PROVIDED DATA =>
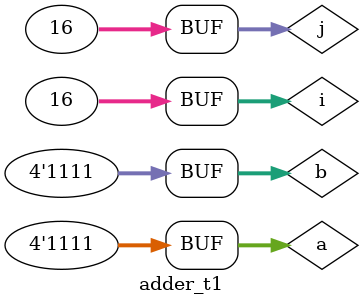
<source format=v>
`timescale 1ns/1ns
module adder_t1;
	reg [3:0]a,b;
	wire c;
	wire [3:0]s;

adder U1(
	.A(a),
	.B(b),
	.C(c),
	.Sum(s)
	);

integer i,j;

initial begin
	a = 0; b = 0; 
end

initial begin
	for(i = 0; i < 16; i = i + 1)
		for(j = 0; j < 16; j = j + 1) begin
		# 100 a = i; b = j;
		end
	# 100 ;
end

initial begin
	$monitor("%d + %d = %d   %d", a,b,s,c);
end

endmodule


</source>
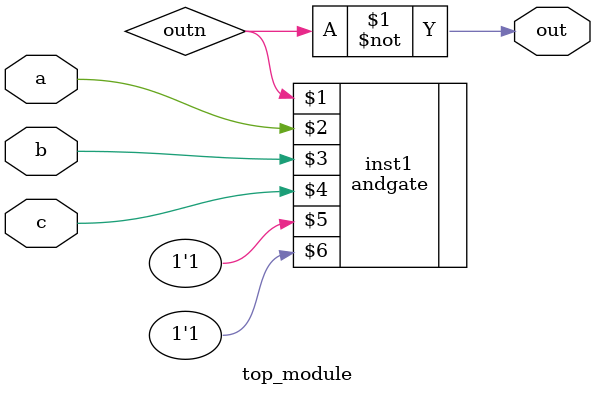
<source format=v>
module top_module (
	input a,
	input b,
	input c,
	output out
);

	wire outn;

	andgate inst1(outn, a, b, c, 1'b1, 1'b1);

	assign out = ~outn;

endmodule

</source>
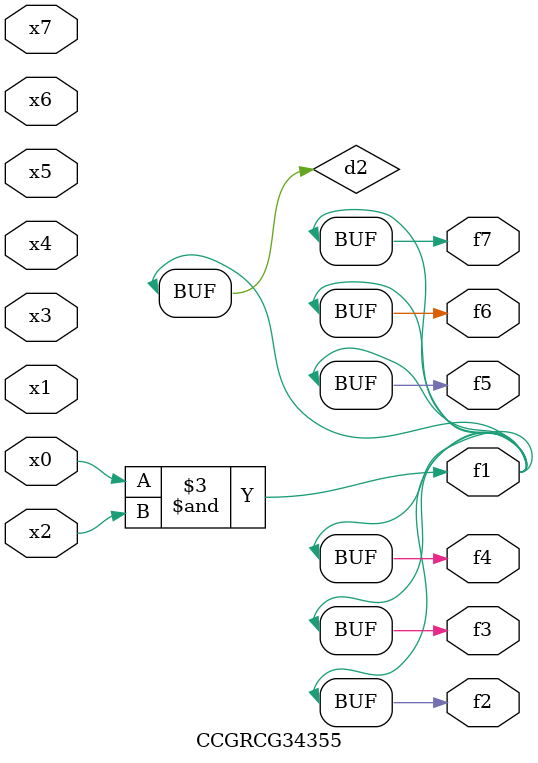
<source format=v>
module CCGRCG34355(
	input x0, x1, x2, x3, x4, x5, x6, x7,
	output f1, f2, f3, f4, f5, f6, f7
);

	wire d1, d2;

	nor (d1, x3, x6);
	and (d2, x0, x2);
	assign f1 = d2;
	assign f2 = d2;
	assign f3 = d2;
	assign f4 = d2;
	assign f5 = d2;
	assign f6 = d2;
	assign f7 = d2;
endmodule

</source>
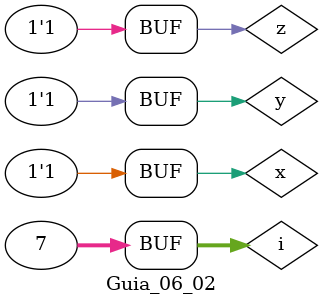
<source format=v>
/*
* Aluno: Pedro Henrique Lima Carvalho
* Matricula: 651230
* Arquitetura 1 - Tarde
* Guia_06 Exercicio 02.
*/
module a (output s, control, input x, y, z);
assign s = (x|y|z)&(~x|~y);
assign control = (x|y|z)&(~x|~y|z)&(~x|~y|~z);
endmodule

module b (output s, control, input x, y, z);
assign s = (y|~z)&(~x|~z);
assign control = (x|y|~z)&(~x|y|~z)&(~x|~y|~z);
endmodule

module c (output s, control, input x, y, z);
assign s = ~z;
assign control = (x|y|~z)&(x|~y|~z)&(~x|y|~z)&(~x|~y|~z);
endmodule

module d (output s, control, input x, y, z);
assign s = (x|y)&(~x|y);
assign control = (x|y|z)&(x|y|~z)&(~x|y|z)&(~x|y|~z);
endmodule

module e (output s, control, input x, y, z);
assign s = (~x|~y|z)&(x|~z)&(y|~z);
assign control = (x|y|~z)&(x|~y|~z)&(~x|y|~z)&(~x|~y|z);
endmodule

module Guia_06_02;
// define data
reg x, y, z;
integer i;
wire sa, ca, sb, cb, sc, cc, sd, cd, se, ce;

//instantiate
a a1 (sa, ca, x, y, z);
b b1 (sb, cb, x, y, z);
c c1 (sc, cc, x, y, z);
d d1 (sd, cd, x, y, z);
e e1 (se, ce, x, y, z);

// initial values
initial
begin : start
x=1'b0; y=1'b0; z=1'b0; i=0;
end

//main
initial
begin : main
//id
$display("Guia 06 Ex. 02");

//monitor
$display("\na) πM(0,6,7)");
$display(" Reduzida: (X+Y+Z).(X'+Y')");
$display(" Controle: (X+Y+Z).(X'+Y'+Z).(X'+Y'+Z')");


$display(" M | Reduzida | Controle");
$monitor(" %0d |    %b     |    %b", i, sa, ca);

//signals
#1 x=0; y=0; z=1; i=1;
#1 x=0; y=1; z=0; i=2;
#1 x=0; y=1; z=1; i=3;
#1 x=1; y=0; z=0; i=4;
#1 x=1; y=0; z=1; i=5;
#1 x=1; y=1; z=0; i=6;
#1 x=1; y=1; z=1; i=7;

//first signal b
#1 x=0; y=0; z=0; i=0;

//monitor
$display("\nb) πM(1,5,7)");
$display(" Reduzida: (Y+Z').(X'.Z')");
$display(" Controle: (X+Y+Z').(X'+Y+Z').(X'+Y'+Z')");

$display(" M | Reduzida | Controle");
$monitor(" %0d |    %b     |    %b", i, sb, cb);

//signals
#1 x=0; y=0; z=1; i=1;
#1 x=0; y=1; z=0; i=2;
#1 x=0; y=1; z=1; i=3;
#1 x=1; y=0; z=0; i=4;
#1 x=1; y=0; z=1; i=5;
#1 x=1; y=1; z=0; i=6;
#1 x=1; y=1; z=1; i=7;

//first signal c
#1 x=0; y=0; z=0; i=0;

//monitor
$display("\nc) πM(1,3,5,7)");
$display(" Reduzida: Z'");
$display(" Controle: (X+Y+Z').(X+Y'+Z').(X'+Y+Z').(X'+Y'+Z')");

$display(" M | Reduzida | Controle");
$monitor(" %0d |    %b     |    %b", i, sc, cc);

//signals
#1 x=0; y=0; z=1; i=1;
#1 x=0; y=1; z=0; i=2;
#1 x=0; y=1; z=1; i=3;
#1 x=1; y=0; z=0; i=4;
#1 x=1; y=0; z=1; i=5;
#1 x=1; y=1; z=0; i=6;
#1 x=1; y=1; z=1; i=7;

//first signal d
#1 x=0; y=0; z=0; i=0;

//monitor
$display("\nd) πM(0,1,4,5)");
$display(" Reduzida: (X+Y).(X'+Y)");
$display(" Controle: (X+Y+Z).(X+Y+Z').(X'+Y+Z).(X'+Y+Z')");

$display(" M | Reduzida | Controle");
$monitor(" %0d |    %b     |    %b", i, sd, cd);

//signals
#1 x=0; y=0; z=1; i=1;
#1 x=0; y=1; z=0; i=2;
#1 x=0; y=1; z=1; i=3;
#1 x=1; y=0; z=0; i=4;
#1 x=1; y=0; z=1; i=5;
#1 x=1; y=1; z=0; i=6;
#1 x=1; y=1; z=1; i=7;

//first signal e
#1 x=0; y=0; z=0; i=0;

//monitor
$display("\nd) πM(1,3,5,6)");
$display(" Reduzida: (X'+Y'+Z).(X+Z').(Y+Z')");
$display(" Controle: (X+Y+Z').(X+Y'+Z').(X'+Y+Z').(X'+Y'+Z)");

$display(" M | Reduzida | Controle");
$monitor(" %0d |    %b     |    %b", i, se, ce);

//signals
#1 x=0; y=0; z=1; i=1;
#1 x=0; y=1; z=0; i=2;
#1 x=0; y=1; z=1; i=3;
#1 x=1; y=0; z=0; i=4;
#1 x=1; y=0; z=1; i=5;
#1 x=1; y=1; z=0; i=6;
#1 x=1; y=1; z=1; i=7;

end // main
endmodule // Guia

</source>
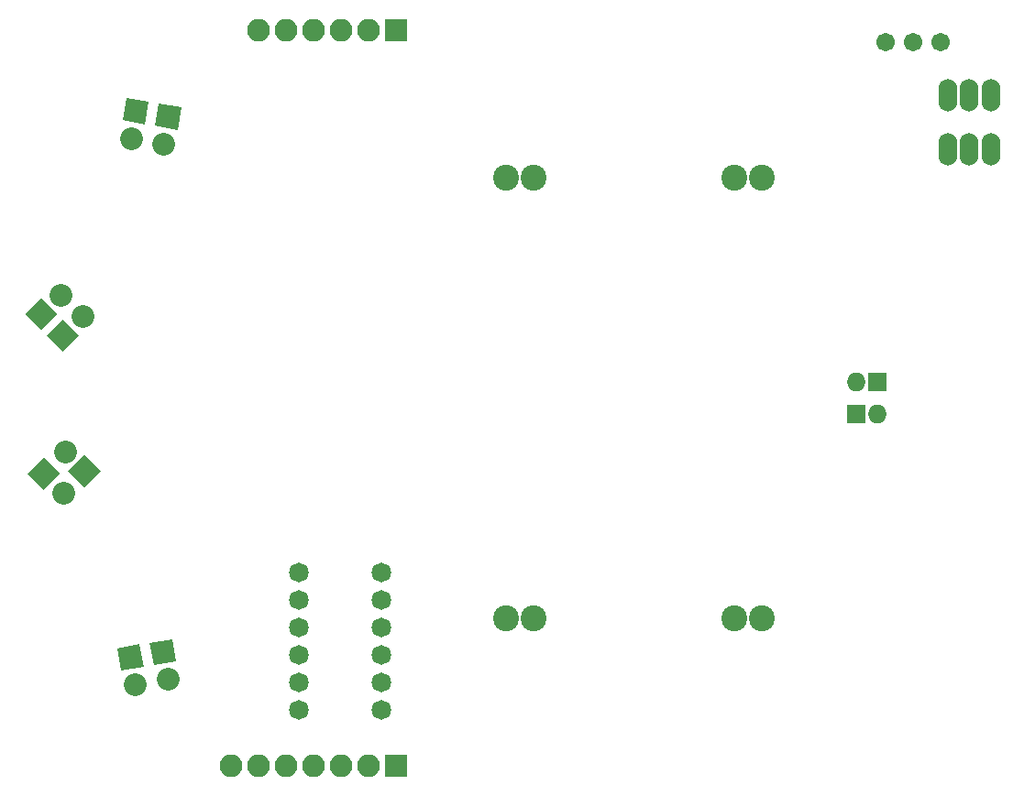
<source format=gbs>
G04 #@! TF.FileFunction,Soldermask,Bot*
%FSLAX46Y46*%
G04 Gerber Fmt 4.6, Leading zero omitted, Abs format (unit mm)*
G04 Created by KiCad (PCBNEW 4.0.6) date 03/30/17 05:01:34*
%MOMM*%
%LPD*%
G01*
G04 APERTURE LIST*
%ADD10C,0.100000*%
%ADD11C,1.708000*%
%ADD12O,1.708000X3.016000*%
%ADD13C,1.822400*%
%ADD14C,2.100000*%
%ADD15R,2.100000X2.100000*%
%ADD16O,2.100000X2.100000*%
%ADD17R,1.750000X1.750000*%
%ADD18O,1.750000X1.750000*%
%ADD19C,2.400000*%
G04 APERTURE END LIST*
D10*
D11*
X227330000Y-57150000D03*
X224790000Y-57150000D03*
X222250000Y-57150000D03*
D12*
X231972500Y-67047500D03*
X229972500Y-67047500D03*
X227972500Y-67047500D03*
X231972500Y-62047500D03*
X229972500Y-62047500D03*
X227972500Y-62047500D03*
D13*
X168090000Y-108690000D03*
X168090000Y-106150000D03*
X175710000Y-106150000D03*
X175710000Y-111230000D03*
X175710000Y-118850000D03*
X168090000Y-111230000D03*
X175710000Y-116310000D03*
X168090000Y-118850000D03*
X175710000Y-108690000D03*
X168090000Y-113770000D03*
X175710000Y-113770000D03*
X168090000Y-116310000D03*
D10*
G36*
X154648282Y-114716379D02*
X154283621Y-112648282D01*
X156351718Y-112283621D01*
X156716379Y-114351718D01*
X154648282Y-114716379D01*
X154648282Y-114716379D01*
G37*
D14*
X155941066Y-116001412D02*
X155941066Y-116001412D01*
D10*
G36*
X148250000Y-95265076D02*
X149734924Y-96750000D01*
X148250000Y-98234924D01*
X146765076Y-96750000D01*
X148250000Y-95265076D01*
X148250000Y-95265076D01*
G37*
D14*
X146453949Y-94953949D02*
X146453949Y-94953949D01*
D10*
G36*
X147734924Y-84250000D02*
X146250000Y-85734924D01*
X144765076Y-84250000D01*
X146250000Y-82765076D01*
X147734924Y-84250000D01*
X147734924Y-84250000D01*
G37*
D14*
X148046051Y-82453949D02*
X148046051Y-82453949D01*
D10*
G36*
X154783621Y-64851718D02*
X155148282Y-62783621D01*
X157216379Y-63148282D01*
X156851718Y-65216379D01*
X154783621Y-64851718D01*
X154783621Y-64851718D01*
G37*
D14*
X155558934Y-66501412D02*
X155558934Y-66501412D01*
D10*
G36*
X151648282Y-115216379D02*
X151283621Y-113148282D01*
X153351718Y-112783621D01*
X153716379Y-114851718D01*
X151648282Y-115216379D01*
X151648282Y-115216379D01*
G37*
D14*
X152941066Y-116501412D02*
X152941066Y-116501412D01*
D10*
G36*
X144500000Y-98484924D02*
X143015076Y-97000000D01*
X144500000Y-95515076D01*
X145984924Y-97000000D01*
X144500000Y-98484924D01*
X144500000Y-98484924D01*
G37*
D14*
X146296051Y-98796051D02*
X146296051Y-98796051D01*
D10*
G36*
X145734924Y-82250000D02*
X144250000Y-83734924D01*
X142765076Y-82250000D01*
X144250000Y-80765076D01*
X145734924Y-82250000D01*
X145734924Y-82250000D01*
G37*
D14*
X146046051Y-80453949D02*
X146046051Y-80453949D01*
D10*
G36*
X151783621Y-64351718D02*
X152148282Y-62283621D01*
X154216379Y-62648282D01*
X153851718Y-64716379D01*
X151783621Y-64351718D01*
X151783621Y-64351718D01*
G37*
D14*
X152558934Y-66001412D02*
X152558934Y-66001412D01*
D15*
X177000000Y-56000000D03*
D16*
X174460000Y-56000000D03*
X171920000Y-56000000D03*
X169380000Y-56000000D03*
X166840000Y-56000000D03*
X164300000Y-56000000D03*
D17*
X219500000Y-91500000D03*
D18*
X221500000Y-91500000D03*
D17*
X221500000Y-88500000D03*
D18*
X219500000Y-88500000D03*
D19*
X208270000Y-110375000D03*
X210810000Y-110375000D03*
X189730000Y-110375000D03*
X187190000Y-110375000D03*
X189730000Y-69625000D03*
X187190000Y-69625000D03*
X208270000Y-69625000D03*
X210810000Y-69625000D03*
D15*
X177000000Y-124000000D03*
D16*
X174460000Y-124000000D03*
X171920000Y-124000000D03*
X169380000Y-124000000D03*
X166840000Y-124000000D03*
X164300000Y-124000000D03*
X161760000Y-124000000D03*
M02*

</source>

YOUR TASK =>
Using the entries above, output exactly the lines between the line holding "X175710000Y-108690000D03*" and the line holding "X151648282Y-115216379D02*", end lines included, and nothing more.

SOLUTION TO THIS EXERCISE =>
X175710000Y-108690000D03*
X168090000Y-113770000D03*
X175710000Y-113770000D03*
X168090000Y-116310000D03*
D10*
G36*
X154648282Y-114716379D02*
X154283621Y-112648282D01*
X156351718Y-112283621D01*
X156716379Y-114351718D01*
X154648282Y-114716379D01*
X154648282Y-114716379D01*
G37*
D14*
X155941066Y-116001412D02*
X155941066Y-116001412D01*
D10*
G36*
X148250000Y-95265076D02*
X149734924Y-96750000D01*
X148250000Y-98234924D01*
X146765076Y-96750000D01*
X148250000Y-95265076D01*
X148250000Y-95265076D01*
G37*
D14*
X146453949Y-94953949D02*
X146453949Y-94953949D01*
D10*
G36*
X147734924Y-84250000D02*
X146250000Y-85734924D01*
X144765076Y-84250000D01*
X146250000Y-82765076D01*
X147734924Y-84250000D01*
X147734924Y-84250000D01*
G37*
D14*
X148046051Y-82453949D02*
X148046051Y-82453949D01*
D10*
G36*
X154783621Y-64851718D02*
X155148282Y-62783621D01*
X157216379Y-63148282D01*
X156851718Y-65216379D01*
X154783621Y-64851718D01*
X154783621Y-64851718D01*
G37*
D14*
X155558934Y-66501412D02*
X155558934Y-66501412D01*
D10*
G36*
X151648282Y-115216379D02*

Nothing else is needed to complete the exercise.